In one embodiment, the pigment is selected from the group consisting of titanium dioxide based pigments, carbon based pigments, iron oxide based pigments, cadmium selenide sulfide based red yellow pigments, lead chromate based yellow pigments, ultramarine pigments. In another embodiment, the pigment is selected from the group consisting of titanium dioxide, carbon black, iron oxide red, cadmium selenide sulfide, lead chromate, ultramarine.

In one embodiment, in formula 1, R is ethyl and X is a structure represented by the following formula 3:

in one embodiment, in formula 2, R is hexylene.

In one embodiment, the component a solvent is acetone, dipropylene glycol dimethyl ether, ethyl acetate, or combinations thereof, 3.23 wt%. In another embodiment, the ethyl component solvent is 3.23 wt% ethanol, 2.77 wt% methylal, or 2-4 wt% of a mixture of one or more selected from ethyl acetate, dipropylene glycol dibenzoate, and N-methylpyrrolidone in any proportion.
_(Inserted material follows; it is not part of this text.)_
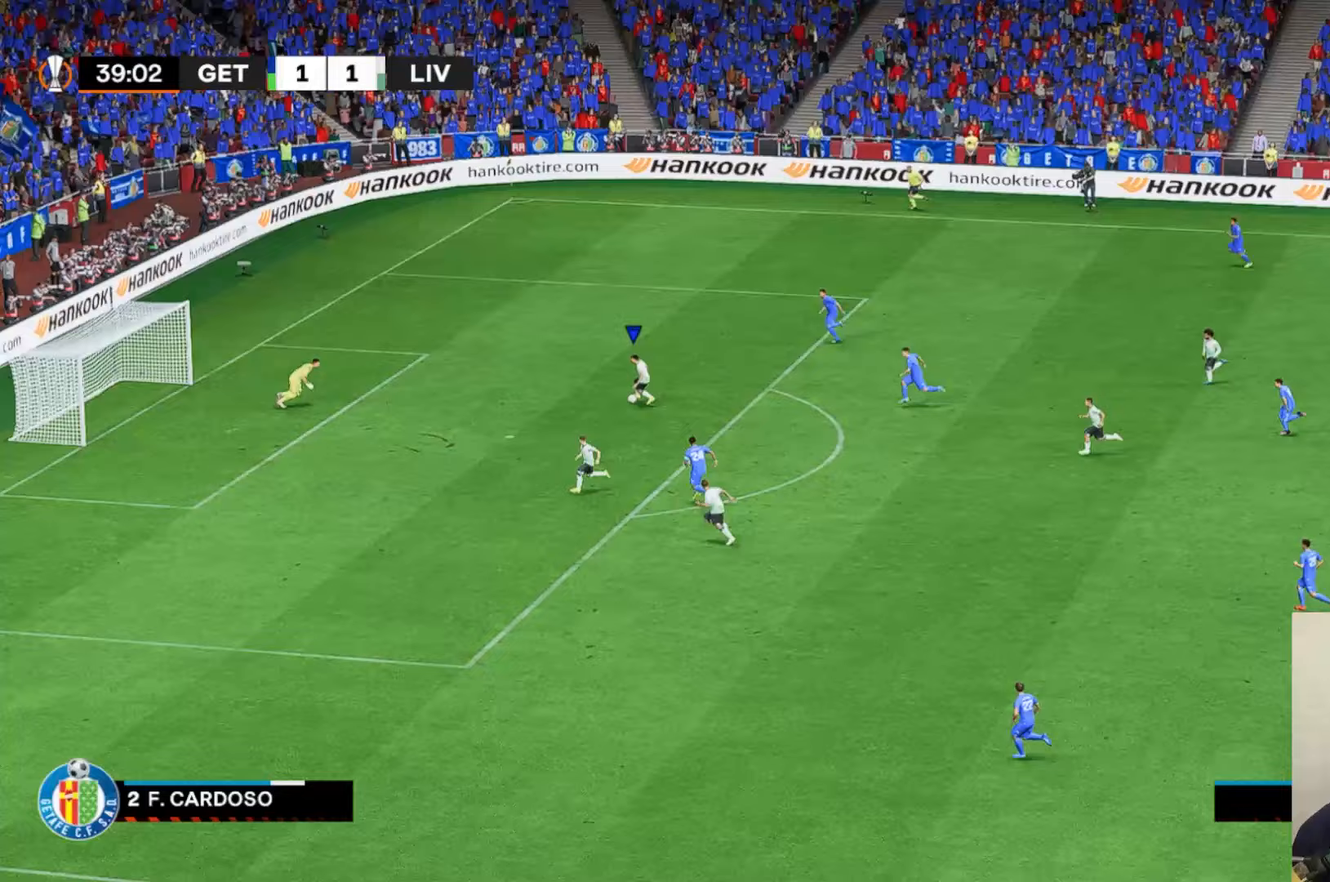
{"buttons": [], "left_stick": "down-left", "events": []}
In still another embodiment, the component B solvent is one or more selected from the group consisting of ethyl acetate, dipropylene glycol dimethyl ether and N-methylpyrrolidone in an arbitrary proportion, 2 to 4% by weight.
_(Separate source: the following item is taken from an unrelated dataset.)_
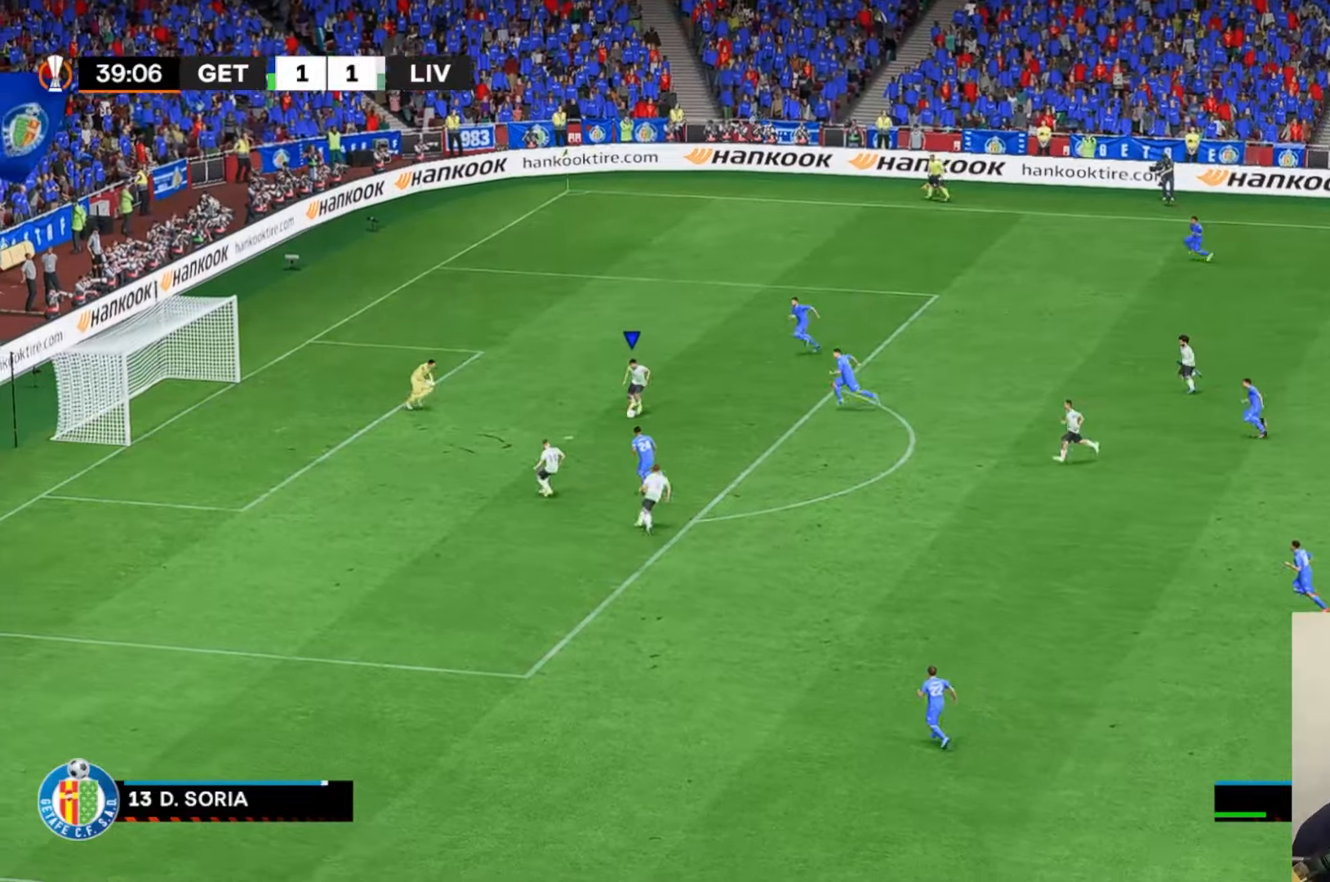
{"buttons": [], "left_stick": "left", "events": [[117, "left_stick", "left"]]}
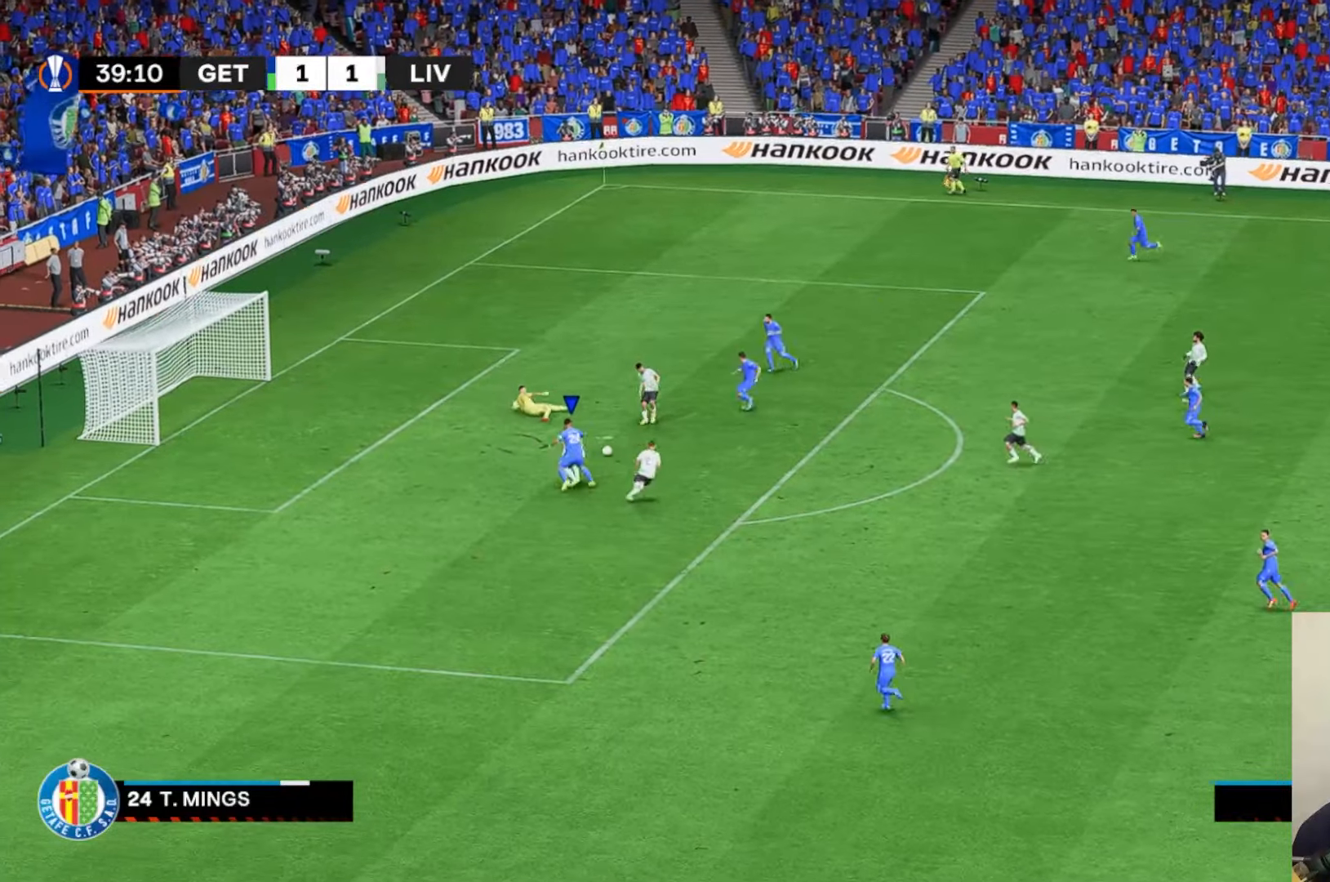
{"buttons": [], "left_stick": "center", "events": [[450, "left_stick", "center"]]}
In one embodiment, the triurea component is octadecylidene triscarbamic acid silicone ester triurea. In another embodiment, the silica-based inorganic powder is a silica-based inorganic powder having a fineness of 200-2000 mesh, a nano-sized silica-based inorganic powder, or a combination thereof. In yet another embodiment, the silica-based inorganic powder is selected from the group consisting of silica fume, glass beads, glass powder, silica white, silica sand, and combinations thereof. In another embodiment, the inorganic powder is present in an amount of at least 45.20 wt.%.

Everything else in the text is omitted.